**Indicazioni generali**
Prosegua l'articolo sul detenuto spagnolo dichiarato morto e risvegliatosi prima dell'autopsia, riprendendo subito dopo la sua ultima frase.

**Sezione del testo**
━━━━━━━━━━━━━━━━━━━━
Dalla Spagna ci arriva una notizia a dir poco straordinaria: il protagonista della particolare, anzi particolarissima vicenda, è lo spagnolo Gabriel Montoya Yimenez, detenuto nella prigione di Villabona, nelle Asturie: colto da un malore in cella, viene trovato da uno dei sorveglianti e subito controllato dai medici del carcere. Vista la gravità delle condizioni, viene portato d'urgenza all'ospedale, dove un ulteriore medico non può che constatarne la morte stabilendo di trasferire il cadavere all'Istituto di Medicina Legale di Oviedo per l' autopsia, obbligatoria in tutti i casi del genere.

Trascorrono intanto due ore dal ricovero e la famiglia viene informata del decesso, poi dopo altre 5 ore di attesa, ecco la sconvolgente rivelazione: gli addetti all'autopsia improvvisamente sentono un leggero e caratteristico rumore, semplicemente un russare profondo e capiscono che esso è proveniente dal sacco nero che contiene il cadavere che, intanto comincia leggermente a muoversi. Aperta la cerniera di chiusura, la sorpresa è grandissima: il morto non è più morto ed il "resuscitato" finisce all'ospedale sotto sorveglianza per gli accertamenti indispensabili.

Catalessi?

Cosa sia realmente successo è ancora incerto e il caso semplicemente lascia tutti sconcertati: si sa soltanto con certezza che l'uomo, di appena 50 anni, presentava diverse malattie per cui era sotto cura, ma come abbia potuto "superare" gli accertamenti di ben 3 medici e finire sul tavolo delle autopsie, nessuno riesce a spiegarlo.

Il termine che potrebbe definire il suo stato, in parte, è "catalessi" che sul dizionario viene definita come una sospensione di tutte le attività e le funzioni corporali con totale irrigidimento dei muscoli, condizione che potrebbe persino indurre all'erronea constatazione di decesso. Ma oltre questo iniziale approccio, nessuno sa precisare cosa sia intervenuto per confondere 3 medici di cui 2 con più di 30 anni di esperienza.

Intanto la famiglia è sul piede di guerra e afferma che il detenuto è stato vittima dell'incuria, concludendo che la sua salvezza è stata la sua tendenza a russare.
━━━━━━━━━━━━━━━━━━━━
**Voci elencate**
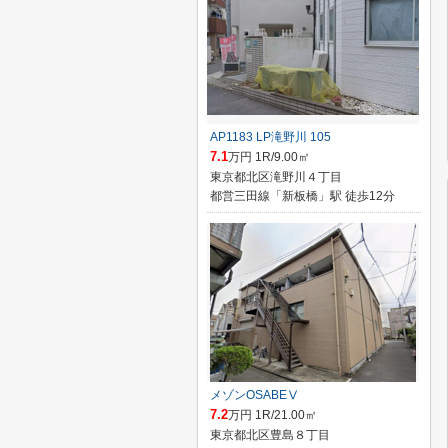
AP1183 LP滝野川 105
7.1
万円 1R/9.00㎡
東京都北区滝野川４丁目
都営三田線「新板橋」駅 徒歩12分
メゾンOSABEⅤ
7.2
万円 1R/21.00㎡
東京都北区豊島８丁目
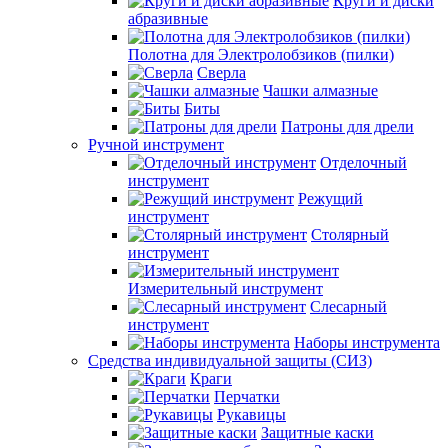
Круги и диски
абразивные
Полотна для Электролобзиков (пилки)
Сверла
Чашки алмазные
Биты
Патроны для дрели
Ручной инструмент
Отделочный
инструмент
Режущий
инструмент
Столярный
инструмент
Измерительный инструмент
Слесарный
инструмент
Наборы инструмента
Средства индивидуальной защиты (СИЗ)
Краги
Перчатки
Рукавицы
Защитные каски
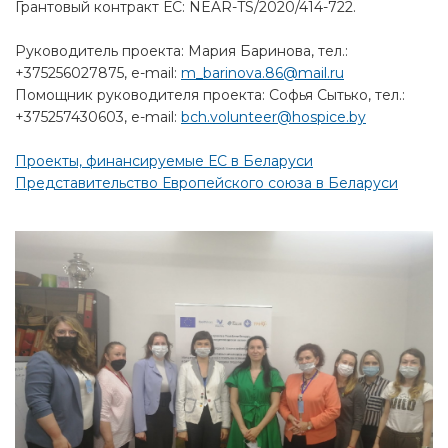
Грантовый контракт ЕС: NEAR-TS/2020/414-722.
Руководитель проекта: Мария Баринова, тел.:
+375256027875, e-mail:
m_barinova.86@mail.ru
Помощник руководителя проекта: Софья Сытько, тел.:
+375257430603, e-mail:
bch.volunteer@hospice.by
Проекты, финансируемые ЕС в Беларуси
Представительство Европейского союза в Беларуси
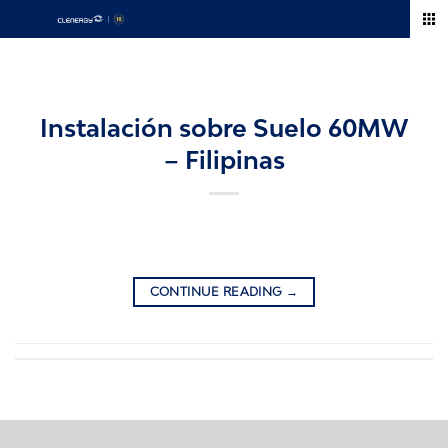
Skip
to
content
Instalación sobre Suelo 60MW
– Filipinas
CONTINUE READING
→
━━━━━━━━━━━━━━━━━━━━
**Esito del compito**
La Sindrome di Lazzaro

La Catalessi e il successivo improvviso risveglio viene comunemente detto -Sindrome di Lazzaro- in onore del più famoso resuscitato della Storia, cioè il Lazzaro dei Vangeli amico di Gesù: casi accertati nel passato ne sono stati raccontati parecchi, ecco perchè nacque nel Medioevo la figura del becchino, che come dice l'etimologia della parola, doveva "beccare", mordere il piede del morto per stabilire la sua mancanza di reazioni.

Nella realtà, i casi di morte apparente e quindi di catalessi erano scoperti casualmente per eventuali riesumazioni o per ladri di cadaveri che aprendo bare, scoprivano cadaveri messi in posizioni strane come se avessero cercato di spingere per aprire i coperchi delle stesse e avevano registrato sul viso in decomposizione il loro orrore.

Oggi come oggi, i casi di catalessi sono ridotti, nelle società più avanzate, pressoché allo zero in quanto si aspetta di solito almeno 48 ore prima della sepoltura e, in casi ambigui, si effettua sempre il controllo elettroencefalografico per appurare la condizione.

Edgar Allan Poe, il padre della catalessi letteraria

Il grande scrittore americano Edgar Allan Poe può a buon diritto, essere definito il padre della letteratura gialla e horror e nei suoi racconti, spesso e volentieri, parla dei casi di morte apparente e catalessi e questo soprattutto in "Berenice", "La caduta della Casa degli Usher", "Il seppellimento prematuro".

Poe sentiva il fascino di alcuni casi di cui era venuto a conoscenza e inserisce proprio queste situazioni raccontando di risvegli in cripta, in tombe comuni, in terra con soffocamento e addirittura (come nel caso di cui sopra) sul tavolo delle autopsie. Poe descrive in modo vivo e decisamente terrificante i casi di catalessi: senso di soffocamento con oppressione dei polmoni, abbraccio di uno spazio angusto, oscurità della notte assoluta, la Notte con la N maiuscola, silenzio totale e totalizzante, con lo sviluppo della cosiddetta "lazzarofobia" cioè del terrore di essere seppellito vivo, cosa che spinge molti a preferire oggi la cremazione.